Bernanke and Paulson are as much in the dark about what the toxic debt is worth as everyone else. To say that the buyers have left the room is an understatement; no one trusts an instrument that cannot be priced.
So during the week Bernanke said it would be a good idea to buy these assets at either a higher price that quoted, for those that have a quote or pay full price on the hope that by maturity they will have recovered to original face value. This is an attempt to force the buyers to recognise that a high bidder has entered the fray, not so much to ensure a higher price is fixed but to provide a quality boost, a government assurance, if you like.
Thus even at low current prices the toxic debt has a measure of quality it did not possess at the beginning of last week, almost like it has had an upgrade from a Credit Rating Agency. Was this a not so subtle attempt to try and remove some of the uncertainty and flux from the markets?
Either way the decision for Congress should be to adopt a "wait and see" approach and not to invest on behalf of the Taxpayer whilst the information is incomplete in current market conditions. For Bernanke to go against his own advice must surely place doubt upon his credentials and integrity as Chairman of the Federal Reserve.

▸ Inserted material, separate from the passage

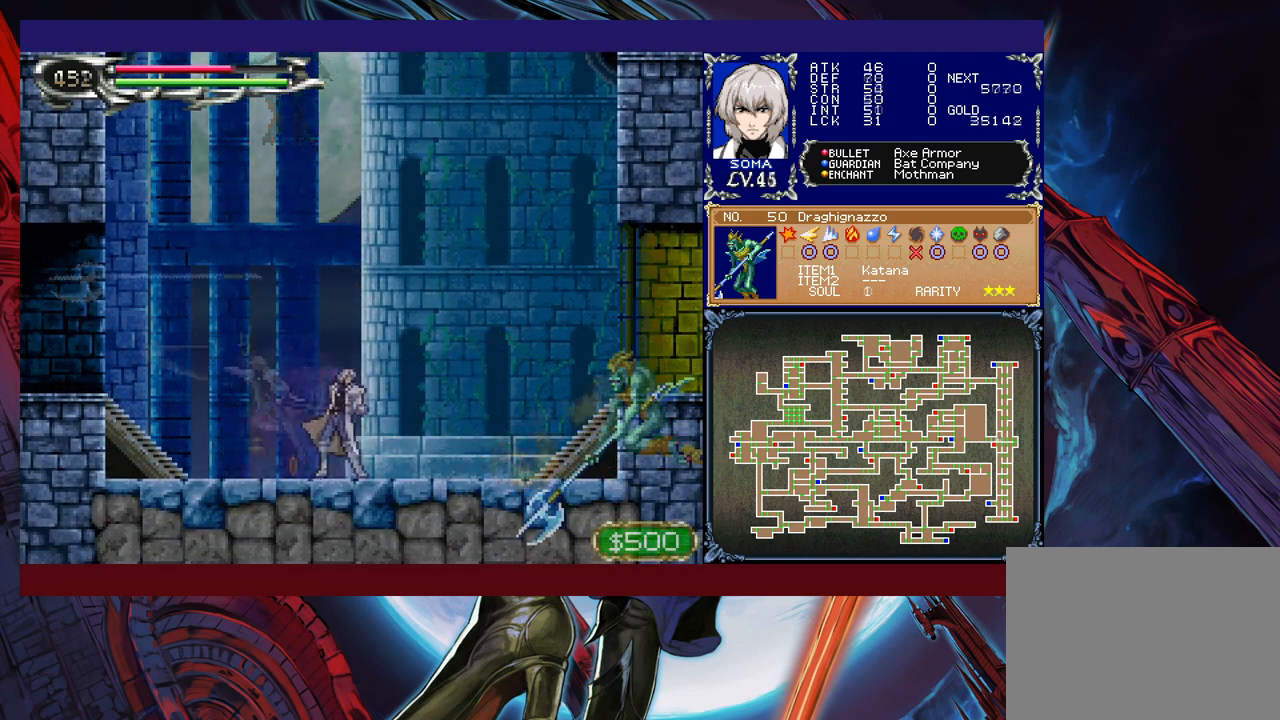
{"buttons": [], "left_stick": "right", "events": []}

The bailout will fail because it is a bad investment and it is Bernanke who told you that that "If an agent invests, and new information reveals he should not have, then he cannot undo his mistake; his loss accrues over the life of the investment." Remember a machine tool once made cannot be changed without major economic outlay. Bad debt, repackaged and sold as an investment is subject to the same forces, it cannot be changed without incurring a high cost. This deleveraging, the unwinding of the greatest credit based bubble in history is not over, the losses are not finalised; the information is incomplete.

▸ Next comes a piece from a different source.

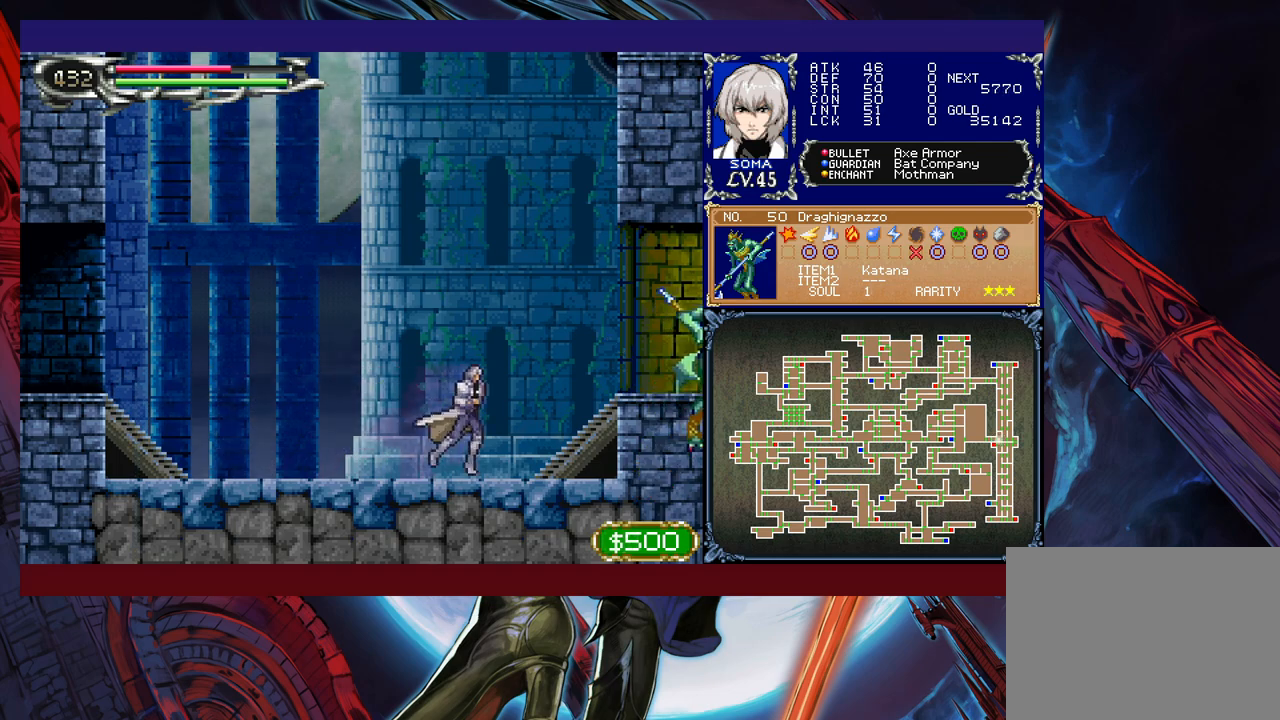
{"buttons": ["A", "B"], "left_stick": "right", "events": [[350, "B", "down"], [450, "A", "down"]]}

Whilst all of this gives us an insight into the thinking behind the bailout, or rather the apparent haste in which it has been conducted I have uncovered something else that would also add to the doubt about Bernanke's thinking.
In his book "Nonmonetary effects of the financial crisis in the propagation of the Great Depression" Bernanke worried (correctly, in my view) that the lack of credit and credit facilities and the higher price of credit had a greater effect that the decrease of money stock. However he thought such effects would have the biggest effect on smaller rather than larger firms.
However as quoted in "The banking panics of the great depression" by Elmus Wicker, Temin devised a test of Bernanke's hypothesis. In his simulations "he found that all of the coefficients of the Bernanke regressions have the wrong sign; that is, in the more concentrated industries, the fifty largest firms suffered the largest decline in production."
Now whilst this might seem to be nit-picking it does raise a very serious and important point. Bernanke is turning away from his own work and thoughts to support the bailout. Worse he may very well be doing so on very incorrect assumptions.
I have to ask is he capable of doing the job entrusted to him? Is he the academic weak link?